**WHAT THE EXERCISE ASKS**: All of the data below should be set down again verbatim, without any images.

**SUPPLIED MATERIAL**:
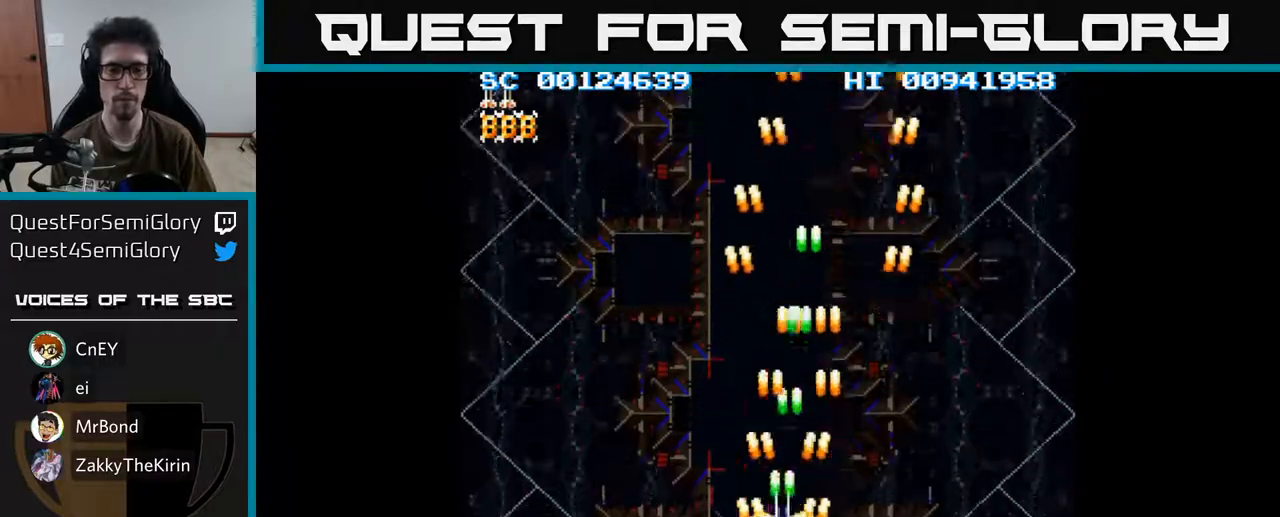
{"buttons": ["A", "DPAD_UP"], "left_stick": "center", "right_stick": "center", "events": [[217, "DPAD_DOWN", "up"], [467, "DPAD_UP", "down"]]}
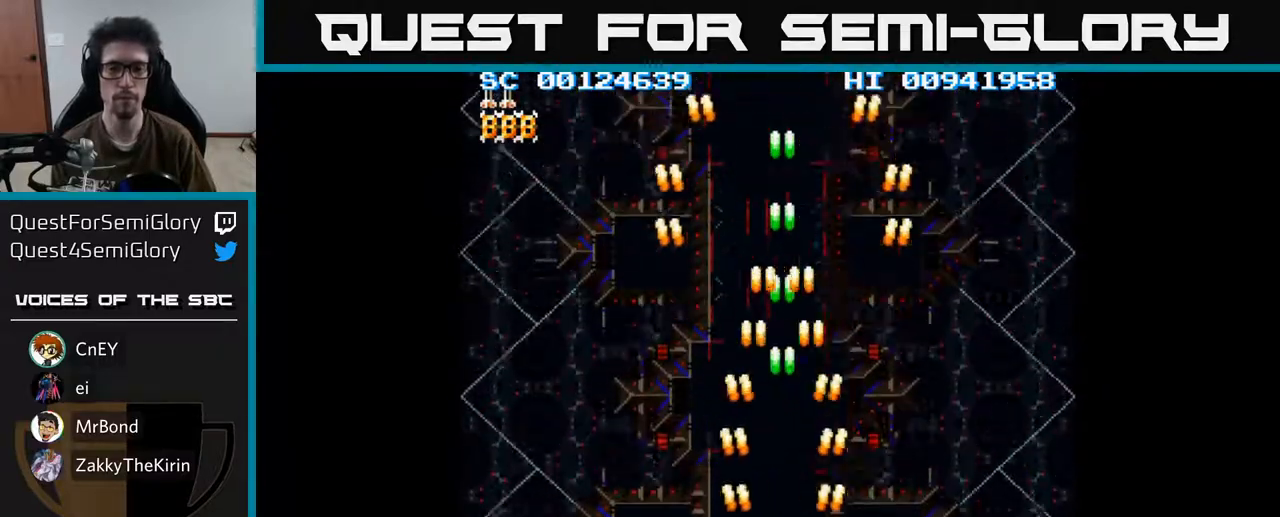
{"buttons": ["A"], "left_stick": "center", "right_stick": "center", "events": [[33, "DPAD_UP", "up"], [333, "DPAD_LEFT", "down"], [367, "DPAD_LEFT", "up"]]}
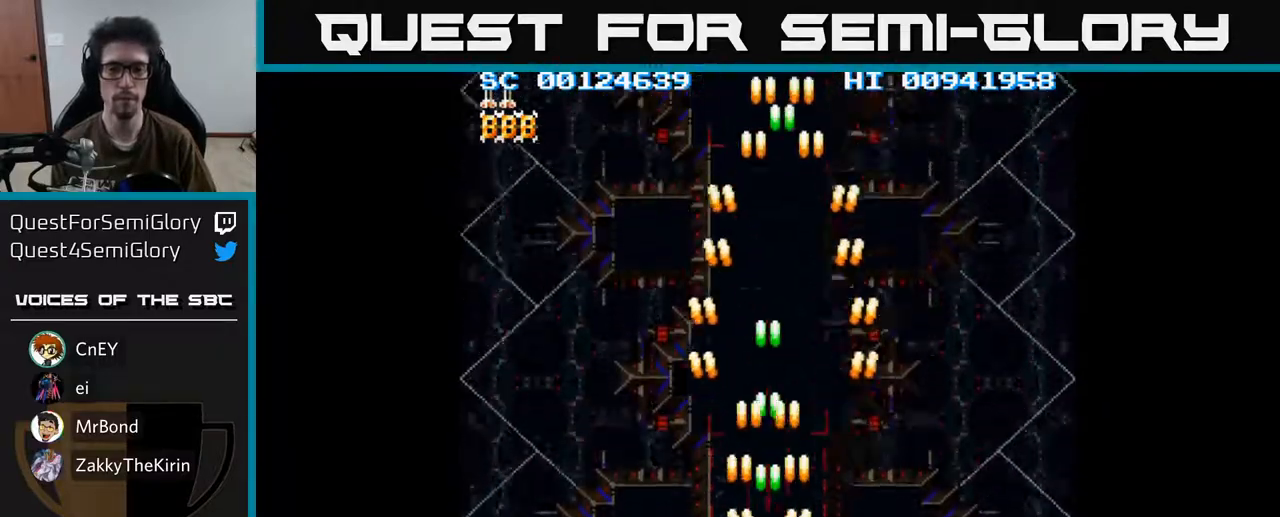
{"buttons": ["A", "DPAD_UP"], "left_stick": "center", "right_stick": "center", "events": [[483, "DPAD_UP", "down"]]}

**COMPLETED EXERCISE**:
{"buttons": ["A", "DPAD_UP"], "left_stick": "center", "right_stick": "center", "events": [[217, "DPAD_DOWN", "up"], [467, "DPAD_UP", "down"]]}
{"buttons": ["A"], "left_stick": "center", "right_stick": "center", "events": [[33, "DPAD_UP", "up"], [333, "DPAD_LEFT", "down"], [367, "DPAD_LEFT", "up"]]}
{"buttons": ["A", "DPAD_UP"], "left_stick": "center", "right_stick": "center", "events": [[483, "DPAD_UP", "down"]]}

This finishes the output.